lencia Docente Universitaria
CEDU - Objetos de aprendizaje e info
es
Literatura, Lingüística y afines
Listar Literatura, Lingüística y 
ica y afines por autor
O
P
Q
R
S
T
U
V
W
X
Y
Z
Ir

______

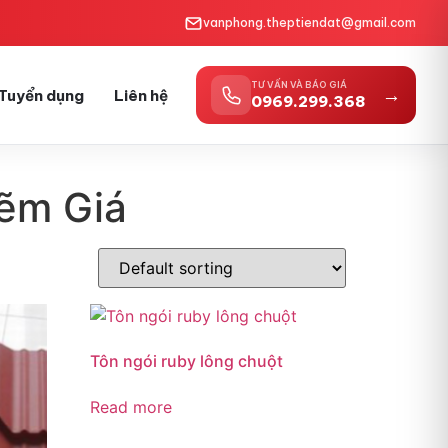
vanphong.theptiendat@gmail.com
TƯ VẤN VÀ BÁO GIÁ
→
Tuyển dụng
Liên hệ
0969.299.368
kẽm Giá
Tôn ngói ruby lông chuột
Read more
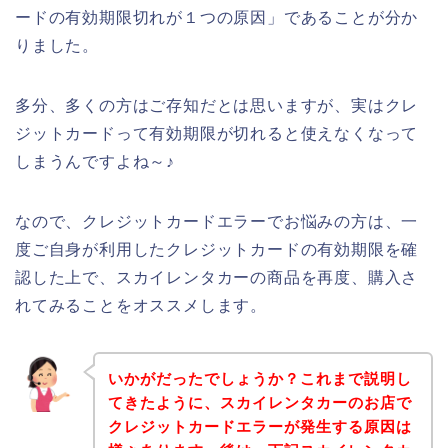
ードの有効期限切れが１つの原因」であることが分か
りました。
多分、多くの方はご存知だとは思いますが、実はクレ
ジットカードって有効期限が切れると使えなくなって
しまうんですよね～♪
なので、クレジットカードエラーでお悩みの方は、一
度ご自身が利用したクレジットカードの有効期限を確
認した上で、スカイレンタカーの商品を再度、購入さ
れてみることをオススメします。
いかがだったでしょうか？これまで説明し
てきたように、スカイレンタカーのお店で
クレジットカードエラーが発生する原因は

______

EXERCISE DESCRIPTION: Your answer should be every line from the material above in which the word "Lingüística" appears.

TASK RESPONSE:
Literatura, Lingüística y afines
Listar Literatura, Lingüística y 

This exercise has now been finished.